A Quick Fix is No Fix at All
- Created on December 8th, 2005
- By Journey to Wellness
How many times have you heard the saying, "We Are What We Eat?" Experts know it’s true and so should we. Our bodies continue to regenerate themselves for as long as we live. Food does more than fill our stomachs. It gives us the fuel to perform simple and complex bodily functions. Food affects our moods as well as our overall fitness and health. Why then do so many Blacks pay more attention to the kind of fuel we use to run our cars than we do to the kind of food that fuels our bodies?
African–American culture and lifestyle have a lot to do with it. We live fast lives, so we survive on fast foods. Both are big mistakes from the standpoint of health. If you desire a saner, healthier life, you have to work hard to make it happen and the odds are piled against us. To make matters worse, when we do commit to change, the range of choices available to "help" us achieve our goal is astounding. Low fat, fat free, Low carb, no carb, net carbs, high protein, South Beach, Atkins, Hollywood, and other diet programs , not to mention a dizzying array of pills, shakes, protein drinks, energy bars and other "quick fix" options to leave us confused and frustrated.

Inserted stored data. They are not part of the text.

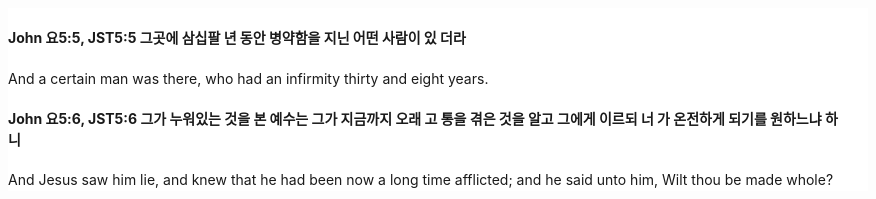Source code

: 
<div class="columns">
  <div class="scriptures">
    <br>
    <div class="scripture">
      <b>John 요5:5, JST5:5 그곳에 삼십팔 년 동안 병약함을 지닌 어떤 사람이 있 더라 
      </b>
    </div>
    <br>
    <div class="scripture">And a certain man was there, who had an infirmity thirty and eight years. 
    </div>
    <br>
    <div class="scripture">
      <b>John 요5:6, JST5:6 그가 누워있는 것을 본 예수는 그가 지금까지 오래 고 통을 겪은 것을 알고 그에게 이르되 너 가 온전하게 되기를 원하느냐 하니 
      </b>
    </div>
    <br>
    <div class="scripture">And Jesus saw him lie, and knew that he had been now a long time afflicted; and he said unto him, Wilt thou be made whole? 
    </div>         
  </div>
  <div class="image-container">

Quick Fix vs. Fit–for–Life
The problem with the ’quick fix’ approach is twofold: first, the objectives are misplaced. Second, these programs are nearly impossible to sustain over a long period. Quick fixes usually address a short–term need to drop unwanted pounds when our ultimate goal should be to achieve and maintain a fit body that glows with maximum good health. The quick fix offers diet plans that are unworkable for the way most of us live, while the more sensible, fit–for–life approach incorporates foods we need, foods we like (and maybe a few we dislike) to achieve balance, ideal weight and harmony throughout the years.
Where to Start?
Start at the beginning. The first foods most of us are given as babies are pure and natural – fruits, vegetables, whole grain cereals and breads, milk and small amounts of meat. What was good for us then remains good for us now. Our palates may be more sophisticated and it’s good to spice foods up with herbs and flavorings that enhance taste. But our overall objective should be a daily blend of wholesome, nourishing foods that are low in fat (without eliminating all fats) and low in carbohydrates (without eliminating all carbohydrates.) Emphasize heavy consumption of leafy green vegetables and fresh fruits. Limit meat, especially red meat, to several servings a month rather than several a week. Skinless poultry and lots of fish are the best choices. Any kind of processed food is bad news. These include, but by no means are limited to, virtually all fast foods, prepared meals that come in a box; cheese "food" and any pre–packaged items with lots of salt and ingredients listed on the label you can’t pronounce. Energy bars and protein shakes are no substitute for fresh salads, greens and a medley of fruits.
There is no quick road to permanent weight loss and good nutrition. So don’t sabotage your ideal of long–term good health with quick fix solutions. We ARE what we eat. Eat wisely and live long.